İmralı tecridinin temel nedeninin ‘Abdullah Öcalan’ın fikirlerinden duyulan korku’ olduğunu ifade eden DEM Parti Milletvekili Sinan Çiftyürek, ‘Bu mesele inkar edilerek çözülmez. Açık şeffaf bir şekilde çözülmesi gerekiyor’ dedi
İmralı F Tipi Yüksek Güvenlikli Cezaevi’nde tutulan PKK Lideri Abdullah Öcalan ile diğer tutuklular Ömer Hayri Konar, Hamili Yıldırım ve Veysi Aktaş’tan 34 aydır hiçbir şekilde haber alınamıyor. Avukat ve aile görüşleri “disiplin cezaları” gerekçesiyle engellenirken, Abdullah Öcalan’a yönelik devreye konulan tecrit politikası toplumun bütün alanlarına sirayet ediyor. Abdullah Öcalan’a ailesi ve avukatlarının kendisiyle görüştürülmemesi, toplumda kaygılara da neden oluyor.
Tecrit devam ederek, dünyanın 74 merkezinde 10 Ekim’de “Abdullah Öcalan’a özgürlük, Kürt sorununa çözüm” kampanyası başlatıldı. Kampanya kapsamında binlerce tutsak da 27 Kasım’da süreli-dönüşümlü açlık grevi başlattı. Tutsakların aileleri de Wan, Amed, Mersin, Cîzre ve İstabul’da “Adalet Nöbeti” eylemleriyle kampanyaya katıldı. İmralı’da devreye konulan haber alınamama haline karşı aydın, yazar, yönetmen, oyuncu, sanatçı ve müzisyenler 7 Ocak’ta İstanbul ve Amed’de “Barışa Ses Olalım” başlıklı deklarasyonla, savaşa karşı barışı taleplerin dile getirerek, tecridin sonlandırılmasını ve Kürt sorununda çözümün sağlanmasını istedi.
Hakların Eşitlik ve Demokrasi Partisi (DEM Parti) Wan Milletvekili Sinan Çiftyürek, İmralı’da 34 aydır sürdürülen tecrit ve Abdullah Öcalan’ın özgürlüğü talebiyle sürdürülen küresel kampanyaya dair Mezopotamya Ajansı’na değerlendirmelerde bulundu.
Sorun özgürlük meselesi
21’nci yüzyılda Kürt ve Kurdistan’ın inkar edildiğini belirten Çiftyürek, Kürtlerin artık statü istediğini aktardı. Devlet ve mevcut iktidarın Kürtlere yönelik üç maymunu oynadığını dile getiren Çiftyürek, “Bu ülkede Kürt ve Kurdistan sorunu yoksa, devlet yüz yıldır kiminle savaşıyor.
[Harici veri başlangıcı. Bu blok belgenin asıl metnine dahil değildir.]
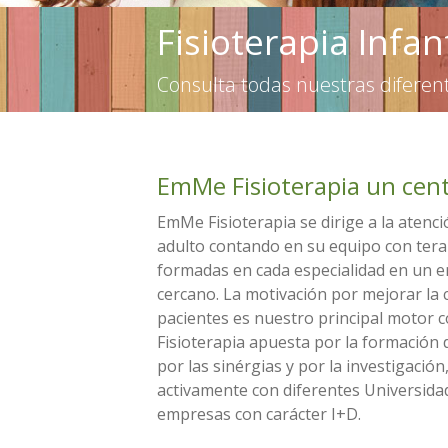
Fisioterapia Infan
Consulta todas nuestras diferen
EmMe Fisioterapia un cent
EmMe Fisioterapia se dirige a la atenc
adulto contando en su equipo con ter
formadas en cada especialidad en un e
cercano. La motivación por mejorar la 
pacientes es nuestro principal motor
Fisioterapia apuesta por la formación 
por las sinérgias y por la investigación
activamente con diferentes Universida
empresas con carácter I+D.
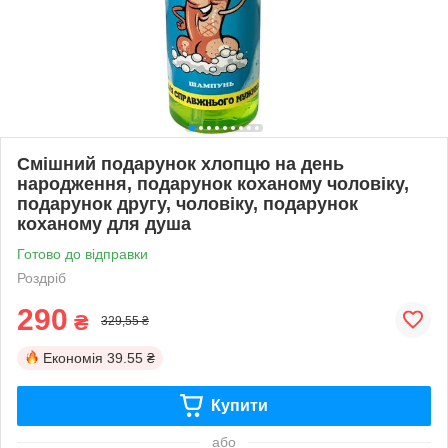
Смішний подарунок хлопцю на день
народження, подарунок коханому чоловіку,
подарунок другу, чоловіку, подарунок
коханому для душа
Готово до відправки
Роздріб
290
₴
329,55 ₴
Економія
39.55 ₴
Купити
або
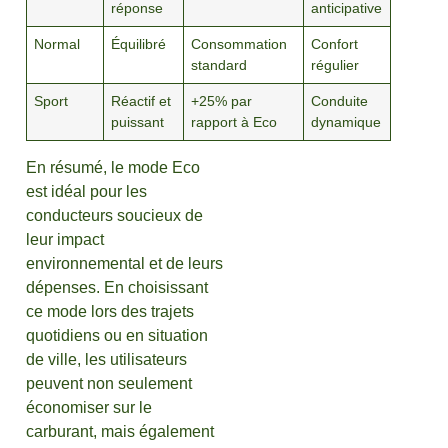
réponse
anticipative
Normal
Équilibré
Consommation
Confort
standard
régulier
Sport
Réactif et
+25% par
Conduite
puissant
rapport à Eco
dynamique
En résumé, le mode Eco
est idéal pour les
conducteurs soucieux de
leur impact
environnemental et de leurs
dépenses. En choisissant
ce mode lors des trajets
quotidiens ou en situation
de ville, les utilisateurs
peuvent non seulement
économiser sur le
carburant, mais également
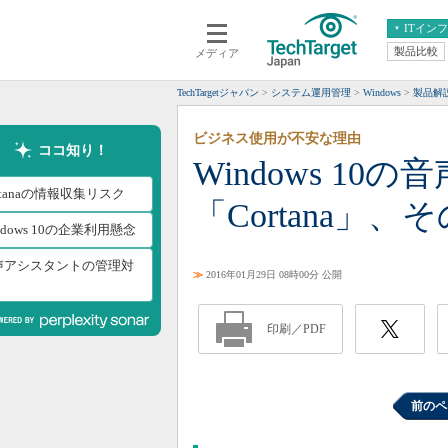
ITイン
製品比較
メディア
クラウド
エンタープライズ
ERP
仮想化
TechTargetジャパン
システム運用管理
Windows
製品解
データ分析
サーバ＆ストレージ
ビジネス使用が不安な理由
CX
スマートモバイル
ココ知り！
Windows 1
情報系システム
ネットワーク
rtanaの情報収集リスク
「Cortana」
システム運用管理
ndows 10の企業利用懸念
声アシスタントの管理対
≫
2016年01月29日 08時00分 公開
印刷／PDF
前のペ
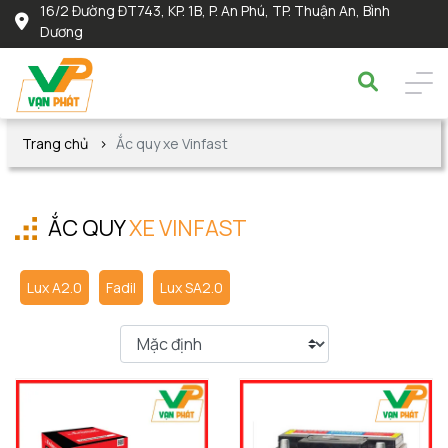
16/2 Đường ĐT743, KP. 1B, P. An Phú, TP. Thuận An, Bình
Dương
Trang chủ
Ắc quy xe Vinfast
ẮC QUY
XE VINFAST
Lux A2.0
Fadil
Lux SA2.0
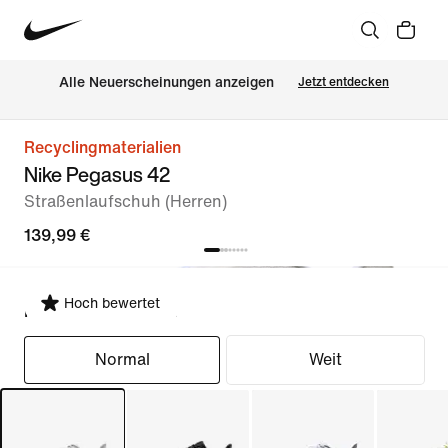
Alle Neuerscheinungen anzeigen
Jetzt entdecken
Recyclingmaterialien
Nike Pegasus 42
Straßenlaufschuh (Herren)
139,99 €
Hoch bewertet
Passform auswählen
Normal
Weit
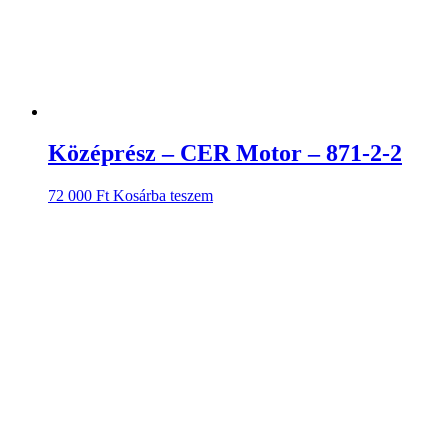
Középrész – CER Motor – 871-2-2
72 000
Ft
Kosárba teszem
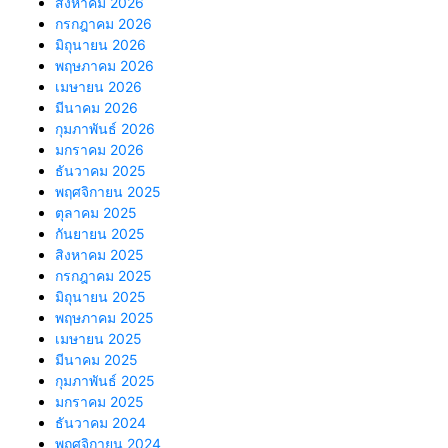
สิงหาคม 2026
กรกฎาคม 2026
มิถุนายน 2026
พฤษภาคม 2026
เมษายน 2026
มีนาคม 2026
กุมภาพันธ์ 2026
มกราคม 2026
ธันวาคม 2025
พฤศจิกายน 2025
ตุลาคม 2025
กันยายน 2025
สิงหาคม 2025
กรกฎาคม 2025
มิถุนายน 2025
พฤษภาคม 2025
เมษายน 2025
มีนาคม 2025
กุมภาพันธ์ 2025
มกราคม 2025
ธันวาคม 2024
พฤศจิกายน 2024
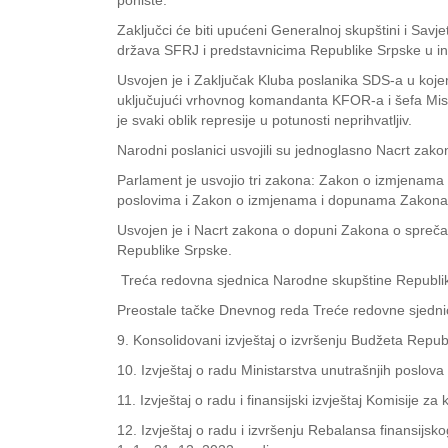
ponište.
Zaključci će biti upućeni Generalnoj skupštini i Sav
država SFRJ i predstavnicima Republike Srpske u ins
Usvojen je i Zaključak Kluba poslanika SDS-a u kojem
uključujući vrhovnog komandanta KFOR-a i šefa Misi
je svaki oblik represije u potunosti neprihvatljiv.
Narodni poslanici usvojili su jednoglasno Nacrt zako
Parlament je usvojio tri zakona: Zakon o izmjenama
poslovima i Zakon o izmjenama i dopunama Zakona o i
Usvojen je i Nacrt zakona o dopuni Zakona o spreč
Republike Srpske.
Treća redovna sjednica Narodne skupštine Republike
Preostale tačke Dnevnog reda Treće redovne sjedni
9. Konsolidovani izvještaj o izvršenju Budžeta Repub
10. Izvještaj o radu Ministarstva unutrašnjih poslova
11. Izvještaj o radu i finansijski izvještaj Komisije z
12. Izvještaj o radu i izvršenju Rebalansa finansijsk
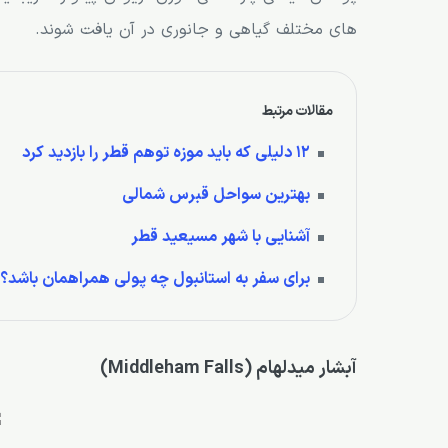
های مختلف گیاهی و جانوری در آن یافت شوند.
مقالات مرتبط
12 دلیلی که باید موزه توهم قطر را بازدید کرد
بهترین سواحل قبرس شمالی
آشنایی با شهر مسیعید قطر
برای سفر به استانبول چه پولی همراهمان باشد؟
آبشار میدلهام (Middleham Falls)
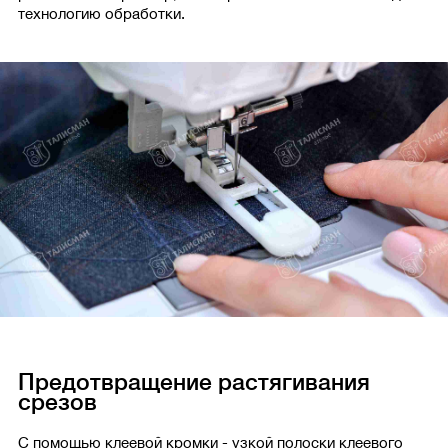
технологию обработки.
Предотвращение растягивания
срезов
С помощью клеевой кромки - узкой полоски клеевого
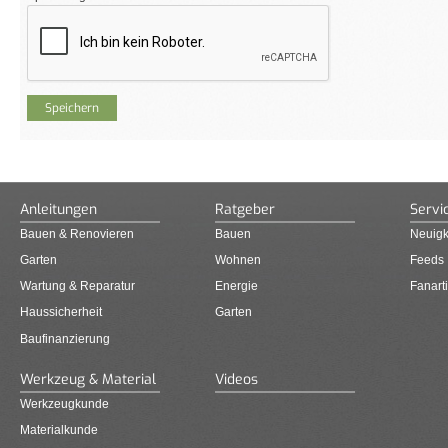
Anleitungen
Ratgeber
Servi
Bauen & Renovieren
Bauen
Neuigk
Garten
Wohnen
Feeds
Wartung & Reparatur
Energie
Fanarti
Haussicherheit
Garten
Baufinanzierung
Werkzeug & Material
Videos
Werkzeugkunde
Materialkunde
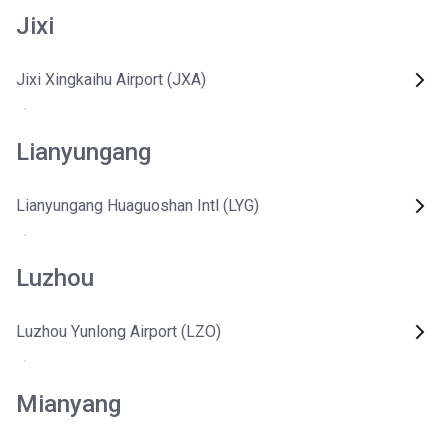
Jixi
Jixi Xingkaihu Airport (JXA)
Lianyungang
Lianyungang Huaguoshan Intl (LYG)
Luzhou
Luzhou Yunlong Airport (LZO)
Mianyang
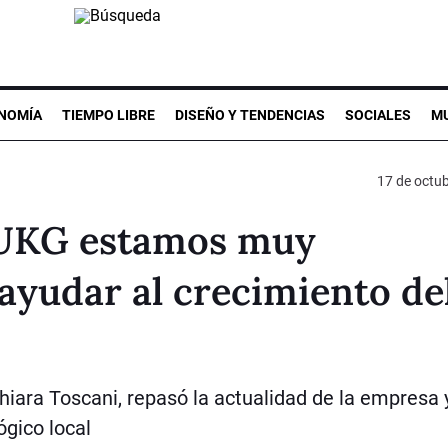
NOMÍA
TIEMPO LIBRE
DISEÑO Y TENDENCIAS
SOCIALES
MU
17 de octu
n UKG estamos muy
yudar al crecimiento de
iara Toscani, repasó la actualidad de la empresa 
gico local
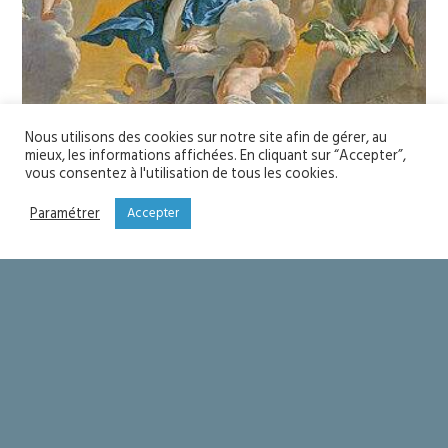
Nous utilisons des cookies sur notre site afin de gérer, au
mieux, les informations affichées. En cliquant sur “Accepter”,
vous consentez à l'utilisation de tous les cookies.
Paramétrer
Accepter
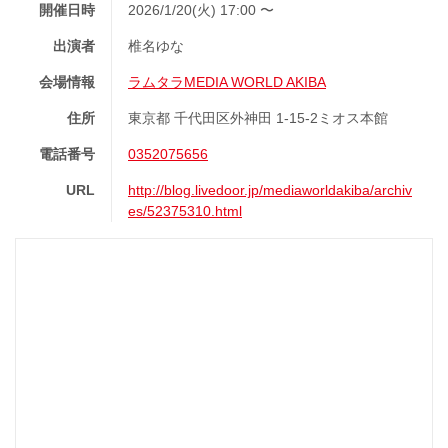
開催日時
2026/1/20(火) 17:00 〜
出演者
椎名ゆな
会場情報
ラムタラMEDIA WORLD AKIBA
住所
東京都 千代田区外神田 1-15-2ミオス本館
電話番号
0352075656
URL
http://blog.livedoor.jp/mediaworldakiba/archiv
es/52375310.html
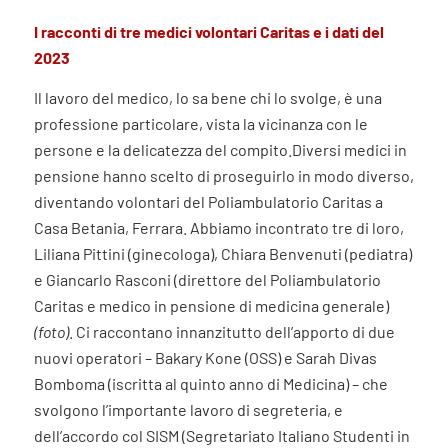
I racconti di tre medici volontari Caritas e i dati del
2023
Il lavoro del medico, lo sa bene chi lo svolge, è una
professione particolare, vista la vicinanza con le
persone e la delicatezza del compito.Diversi medici in
pensione hanno scelto di proseguirlo in modo diverso,
diventando volontari del Poliambulatorio Caritas a
Casa Betania, Ferrara. Abbiamo incontrato tre di loro,
Liliana Pittini (ginecologa), Chiara Benvenuti (pediatra)
e Giancarlo Rasconi (direttore del Poliambulatorio
Caritas e medico in pensione di medicina generale)
(foto)
. Ci raccontano innanzitutto dell’apporto di due
nuovi operatori – Bakary Kone (OSS) e Sarah Divas
Bomboma (iscritta al quinto anno di Medicina) – che
svolgono l’importante lavoro di segreteria, e
dell’accordo col SISM (Segretariato Italiano Studenti in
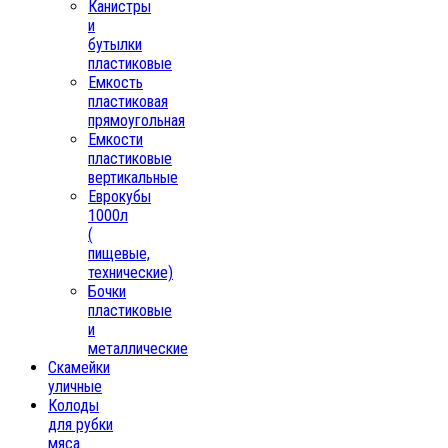
Канистры
и
бутылки
пластиковые
Емкость
пластиковая
прямоугольная
Емкости
пластиковые
вертикальные
Еврокубы
1000л
(
пищевые,
технические)
Бочки
пластиковые
и
металлические
Скамейки
уличные
Колоды
для рубки
мяса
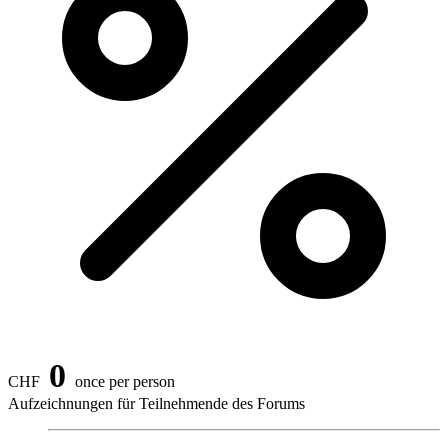
0
CHF
once per person
Aufzeichnungen für Teilnehmende des Forums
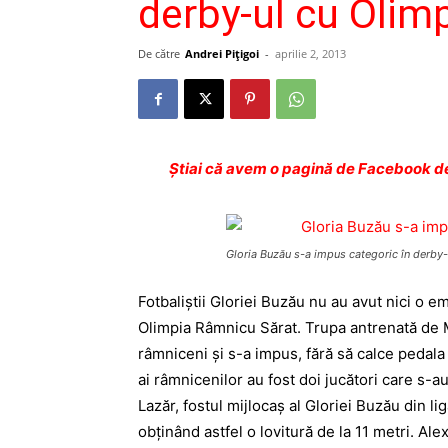
derby-ul cu Olimp
De către
Andrei Pițigoi
-
aprilie 2, 2013
Ştiai că avem o pagină de Facebook de
Gloria Buzău s-a impus categoric în derby-
Fotbaliştii Gloriei Buzău nu au avut nici o e
Olimpia Râmnicu Sărat. Trupa antrenată de Ma
râmniceni şi s-a impus, fără să calce pedala 
ai râmnicenilor au fost doi jucători care s-a
Lazăr, fostul mijlocaş al Gloriei Buzău din l
obţinând astfel o lovitură de la 11 metri. Ale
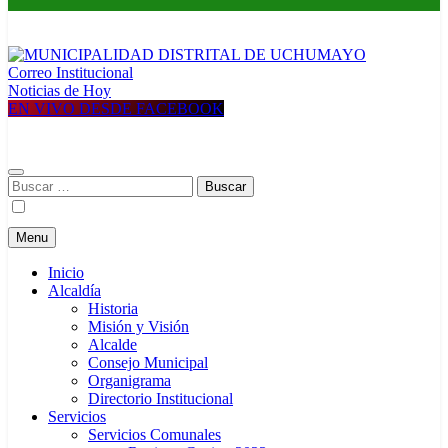
Correo Institucional
MUNICIPALIDAD DISTRITAL DE UCHUMAYO
Construyendo una nueva Historia
Noticias de Hoy
EN VIVO DESDE FACEBOOK
Buscar:
Menu
Inicio
Alcaldía
Historia
Misión y Visión
Alcalde
Consejo Municipal
Organigrama
Directorio Institucional
Servicios
Servicios Comunales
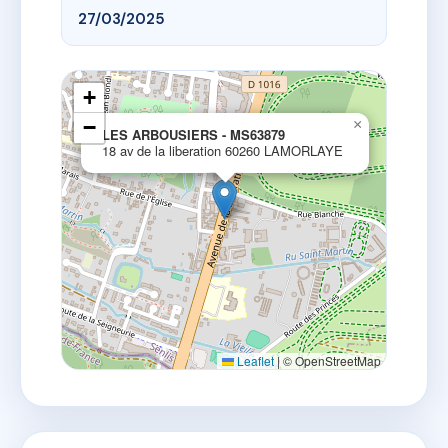
27/03/2025
+
−
×
LES ARBOUSIERS - MS63879
18 av de la liberation 60260 LAMORLAYE
Leaflet
|
© OpenStreetMap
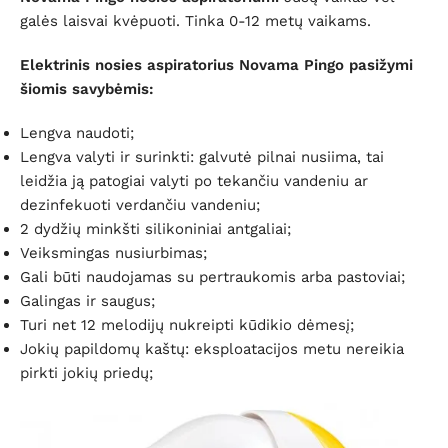
galės laisvai kvėpuoti. Tinka 0-12 metų vaikams.
Elektrinis nosies aspiratorius Novama Pingo pasižymi
šiomis savybėmis:
Lengva naudoti;
Lengva valyti ir surinkti: galvutė pilnai nusiima, tai
leidžia ją patogiai valyti po tekančiu vandeniu ar
dezinfekuoti verdančiu vandeniu;
2 dydžių minkšti silikoniniai antgaliai;
Veiksmingas nusiurbimas;
Gali būti naudojamas su pertraukomis arba pastoviai;
Galingas ir saugus;
Turi net 12 melodijų nukreipti kūdikio dėmesį;
Jokių papildomų kaštų: eksploatacijos metu nereikia
pirkti jokių priedų;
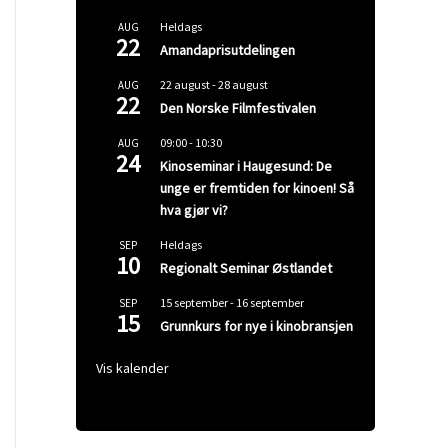
Heldags
AUG
22
Amandaprisutdelingen
22 august
-
28 august
AUG
22
Den Norske Filmfestivalen
09:00
-
10:30
AUG
24
Kinoseminar i Haugesund: De
unge er fremtiden for kinoen! Så
hva gjør vi?
Heldags
SEP
10
Regionalt Seminar Østlandet
15 september
-
16 september
SEP
15
Grunnkurs for nye i kinobransjen
Vis kalender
Kürt meselesi, bugüne kadar inkar politikasıyla yürütüldü. Kürt sorunu yoksa, niye binlerce siyasi Kürt tutsak cezaevindedir? Barış Anneleri neden sürekli barış istiyor? Dünyanın bütün hakları da biliyor, bu sorun ‘terör’ değil, özgürlük meseledir” dedi.
Mesele inkarla çözülmez
AKP’li Cumhurbaşkanı Tayyip Erdoğan’ın “Kürt sorunu benim sorunumdur” sözlerini hatırlatan Çiftyürek, “Kürt sorunun barışçıl yöntemlerle çözülmesi için Kürtlerin yetkili organları ve önderleri ile devlet yetkilileri dönem dönem masaya oturdular. Demek ki Kürt sorunu vardır. Bu mesele inkar edilerek çözülmez. Açık şeffaf bir şekilde çözülmesi gerekiyor” diye konuştu.
‘Devlet Öcalan’dan korkuyor’
Abdullah Öcalan’ın aile ve avukat görüşünün sağlanması gerektiğini vurgulayan Çiftyürek, “Bugün Öcalan’ın düşüncelerine milyonlar inanıyor. Bu milyonlarca insan kendi önderlerinin durumunu merak ediyor. Ama bugün devlet Öcalan’dan korkuyor. Bu nedendir iletişimi kesmeye çalışıyor. Devletin bir diğer korkusu ise Kürt sorununun demokratik çözümüdür” dedi.
Dünya çapında İmralı tecridine karşı ve Abdullah Öcalan’ın özgürlüğü talebiyle eylem ve etkinliklerin gerçekleştirildiğini ifade eden Çiftyürek, başta açlık grevinde olan tutsaklar olmak üzere dünyanın dört bir yanından yüklesen bu taleplerin karşılanması gerektiğinin altını çizdi.